▶ Given text
»»
Minkovitz et al did not investigate in as much detail, but they did report that mean intra-pair differences in refractive error were less for monozygotic twins than for dizygotic twins, thus indicating a genetic link. Other such studies have also acknowledged the genetic link that can be deduced from similarities of monozygotic twins. However, it is necessary to take into account the common occurrence that twins are most often not brought up in isolation from each other. Therefore, identical twins most often engage together in their hobbies, possibly more so than non-identical twins, so any environmental influences would be the same in each twin in an identical pair resulting in less intra-pair differences than in dizygotic twins.
ETHNICITY
The wide variability in the prevalence of myopia in different ethnic groups points towards the biological theory in the epidemiology of myopia.
Angle and Wissmann17 found such evidence was apparent and correlated it together from a number of sources.18-20 Figures from these sources show the stark difference in myopia prevalence between people of different races. In Asia the prevalence is as high as 70-90 per cent, in Europe and America it is 30-40 per cent and in Africa it is 10-20 per cent.
It is well known that the Chinese and Japanese racial groups are more prone to myopia than others. The Kodansha Encyclopaedia of Japan, quoted by Yap et al,21 states that it is believed that the Japanese are descendants of people from Northern Asia and that there have been centuries of recorded contact between Japan and China. As a result there are many similarities between the two races shown by the similar high prevalence of myopia among the Japanese and Chinese.22
Asian peoples
In 1949, Crawford and Hammon (cited by Yap et al21) compared the refractive states of schoolchildren of various races living in Hawaii and found the highest prevalence in the Chinese, followed by the Japanese and Korean students, with the lowest prevalence among the indigenous Hawaiians or part-Hawaiians.
Their study was one of excellent value in terms of incidence of myopia among children of many racial and ethnic groups living in an indigenous environment, including data on more than 50,000 subjects, the method of analysis (screening of a non-visually selected sample), and a common school environment.
A study by Zhang et al,23 aimed at comparing the prevalence of myopia in Chinese children in different locations but of similar genetic inheritance, reported a prevalence of 12.3 per cent in Singapore, which is comparable to the 12.0 per cent prevalence found by Lin et al in Taiwan.16
Comparing these figures to the less than 5 per cent prevalence from the Orinda Longitudinal Study in California and the 6 per cent prevalence in Canada, it is possible to see the pattern emerging.
Chandran24 also investigated this clear racial difference in refractive status, comparing the refractive errors of the Malay, the Chinese and the Indian populations in west Malaysia. He reported that the Malaysian population as a whole has an excess of myopia in comparison with Sorsby's Caucasian series.25
Comparing the three ethnic groups within west Malaysia, Chandran found the highest prevalence of myopia among the Chinese race, followed by the Malayan, then the Indian, once again agreeing with the general trend proposed by Zhang et al and Lin et al. The Malay race is more likened to the Chinese race than the Indian race so it follows that the prevalence of myopia among the Malay population is next in line after the Chinese.
««
▶ Supplied entries
»»
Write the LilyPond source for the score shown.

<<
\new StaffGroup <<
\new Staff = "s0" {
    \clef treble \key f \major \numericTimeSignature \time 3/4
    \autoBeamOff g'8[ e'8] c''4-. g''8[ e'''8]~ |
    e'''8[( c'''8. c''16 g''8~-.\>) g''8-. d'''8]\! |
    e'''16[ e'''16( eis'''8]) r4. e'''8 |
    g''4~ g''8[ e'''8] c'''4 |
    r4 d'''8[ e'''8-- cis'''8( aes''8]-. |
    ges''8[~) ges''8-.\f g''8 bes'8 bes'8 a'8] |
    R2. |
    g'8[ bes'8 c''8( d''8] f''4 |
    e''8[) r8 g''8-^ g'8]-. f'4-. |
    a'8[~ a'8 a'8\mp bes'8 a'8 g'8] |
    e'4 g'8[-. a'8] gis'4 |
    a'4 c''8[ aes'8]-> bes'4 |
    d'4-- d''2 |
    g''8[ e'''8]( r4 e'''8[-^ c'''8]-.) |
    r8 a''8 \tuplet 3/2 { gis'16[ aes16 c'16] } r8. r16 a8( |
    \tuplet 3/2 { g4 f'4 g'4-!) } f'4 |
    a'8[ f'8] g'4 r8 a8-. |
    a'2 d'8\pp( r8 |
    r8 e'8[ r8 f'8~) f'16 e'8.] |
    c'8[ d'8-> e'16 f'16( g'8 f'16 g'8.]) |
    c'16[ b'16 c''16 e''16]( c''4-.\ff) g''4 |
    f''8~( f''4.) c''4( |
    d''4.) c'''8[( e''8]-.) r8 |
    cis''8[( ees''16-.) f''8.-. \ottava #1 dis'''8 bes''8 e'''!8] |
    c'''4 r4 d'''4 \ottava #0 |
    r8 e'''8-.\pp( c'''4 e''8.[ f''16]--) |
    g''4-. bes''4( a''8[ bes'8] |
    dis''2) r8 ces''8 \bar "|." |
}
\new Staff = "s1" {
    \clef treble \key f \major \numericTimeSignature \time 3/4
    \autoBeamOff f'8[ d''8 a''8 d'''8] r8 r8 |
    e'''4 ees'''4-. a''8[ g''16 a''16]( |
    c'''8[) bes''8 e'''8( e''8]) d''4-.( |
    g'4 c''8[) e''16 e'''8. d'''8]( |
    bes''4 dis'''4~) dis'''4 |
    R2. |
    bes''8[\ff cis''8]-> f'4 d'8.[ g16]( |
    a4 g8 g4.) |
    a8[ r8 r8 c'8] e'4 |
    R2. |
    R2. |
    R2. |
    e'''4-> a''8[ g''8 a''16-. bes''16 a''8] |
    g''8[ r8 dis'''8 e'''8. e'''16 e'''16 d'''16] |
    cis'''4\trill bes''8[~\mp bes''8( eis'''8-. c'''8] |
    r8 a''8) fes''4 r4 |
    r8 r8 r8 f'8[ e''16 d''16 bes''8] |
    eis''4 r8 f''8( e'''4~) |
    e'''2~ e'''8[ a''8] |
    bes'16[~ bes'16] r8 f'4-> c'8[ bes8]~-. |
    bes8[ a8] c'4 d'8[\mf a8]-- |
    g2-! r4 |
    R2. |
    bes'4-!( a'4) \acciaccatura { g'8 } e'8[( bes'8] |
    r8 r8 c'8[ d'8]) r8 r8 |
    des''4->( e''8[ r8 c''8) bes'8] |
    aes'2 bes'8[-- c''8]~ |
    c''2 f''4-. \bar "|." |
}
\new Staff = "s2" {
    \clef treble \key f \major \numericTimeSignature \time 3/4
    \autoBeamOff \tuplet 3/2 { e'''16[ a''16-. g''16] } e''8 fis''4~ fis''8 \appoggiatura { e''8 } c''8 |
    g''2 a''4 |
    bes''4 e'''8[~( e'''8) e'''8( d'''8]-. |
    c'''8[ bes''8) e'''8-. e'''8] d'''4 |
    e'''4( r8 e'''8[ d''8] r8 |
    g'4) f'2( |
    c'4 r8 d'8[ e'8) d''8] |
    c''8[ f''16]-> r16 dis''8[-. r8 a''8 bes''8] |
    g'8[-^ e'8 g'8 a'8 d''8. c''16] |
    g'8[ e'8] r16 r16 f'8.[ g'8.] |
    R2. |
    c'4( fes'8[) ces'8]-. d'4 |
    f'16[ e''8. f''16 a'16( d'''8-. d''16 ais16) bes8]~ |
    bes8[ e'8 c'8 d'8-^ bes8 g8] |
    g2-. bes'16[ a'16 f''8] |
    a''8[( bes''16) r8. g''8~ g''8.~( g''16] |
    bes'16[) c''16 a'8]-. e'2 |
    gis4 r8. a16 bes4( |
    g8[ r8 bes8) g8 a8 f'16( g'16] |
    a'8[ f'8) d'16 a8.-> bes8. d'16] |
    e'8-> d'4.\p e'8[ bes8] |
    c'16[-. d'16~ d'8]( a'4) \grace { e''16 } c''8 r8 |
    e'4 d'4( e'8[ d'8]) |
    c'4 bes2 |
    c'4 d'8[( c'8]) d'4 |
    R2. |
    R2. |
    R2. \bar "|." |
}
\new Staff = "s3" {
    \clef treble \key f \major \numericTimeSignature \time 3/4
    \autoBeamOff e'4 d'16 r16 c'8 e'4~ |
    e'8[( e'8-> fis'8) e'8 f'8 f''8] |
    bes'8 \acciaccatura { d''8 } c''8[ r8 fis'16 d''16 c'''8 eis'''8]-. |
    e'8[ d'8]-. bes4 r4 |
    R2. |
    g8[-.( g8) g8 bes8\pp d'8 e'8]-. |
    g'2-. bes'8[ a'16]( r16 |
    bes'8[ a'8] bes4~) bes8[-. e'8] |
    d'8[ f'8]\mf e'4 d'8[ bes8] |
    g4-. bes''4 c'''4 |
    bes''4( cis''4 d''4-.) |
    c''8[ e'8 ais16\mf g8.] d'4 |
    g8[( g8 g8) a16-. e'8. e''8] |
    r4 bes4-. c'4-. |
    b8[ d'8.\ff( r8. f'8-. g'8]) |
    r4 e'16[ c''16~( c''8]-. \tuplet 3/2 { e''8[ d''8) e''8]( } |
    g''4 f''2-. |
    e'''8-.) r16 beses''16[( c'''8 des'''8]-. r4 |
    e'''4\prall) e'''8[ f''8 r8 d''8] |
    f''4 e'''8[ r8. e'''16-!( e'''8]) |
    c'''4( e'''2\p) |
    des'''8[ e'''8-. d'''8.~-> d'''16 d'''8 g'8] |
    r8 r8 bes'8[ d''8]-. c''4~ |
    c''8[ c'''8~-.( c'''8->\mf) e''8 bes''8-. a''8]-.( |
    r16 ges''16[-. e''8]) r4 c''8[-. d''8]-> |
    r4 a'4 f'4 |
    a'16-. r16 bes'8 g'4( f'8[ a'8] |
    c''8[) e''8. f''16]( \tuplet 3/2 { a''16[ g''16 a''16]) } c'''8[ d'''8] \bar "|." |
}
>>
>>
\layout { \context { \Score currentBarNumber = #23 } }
««
▶ Task directions
List every location for which the text on myopia and ethnicity gives a prevalence percentage, along with that figure.

▶ Your solution
- Asia: 70-90 per cent
- Europe: 30-40 per cent
- America: 30-40 per cent
- Africa: 10-20 per cent
- Singapore: 12.3 per cent
- Taiwan: 12.0 per cent
- California: less than 5 per cent
- Canada: 6 per cent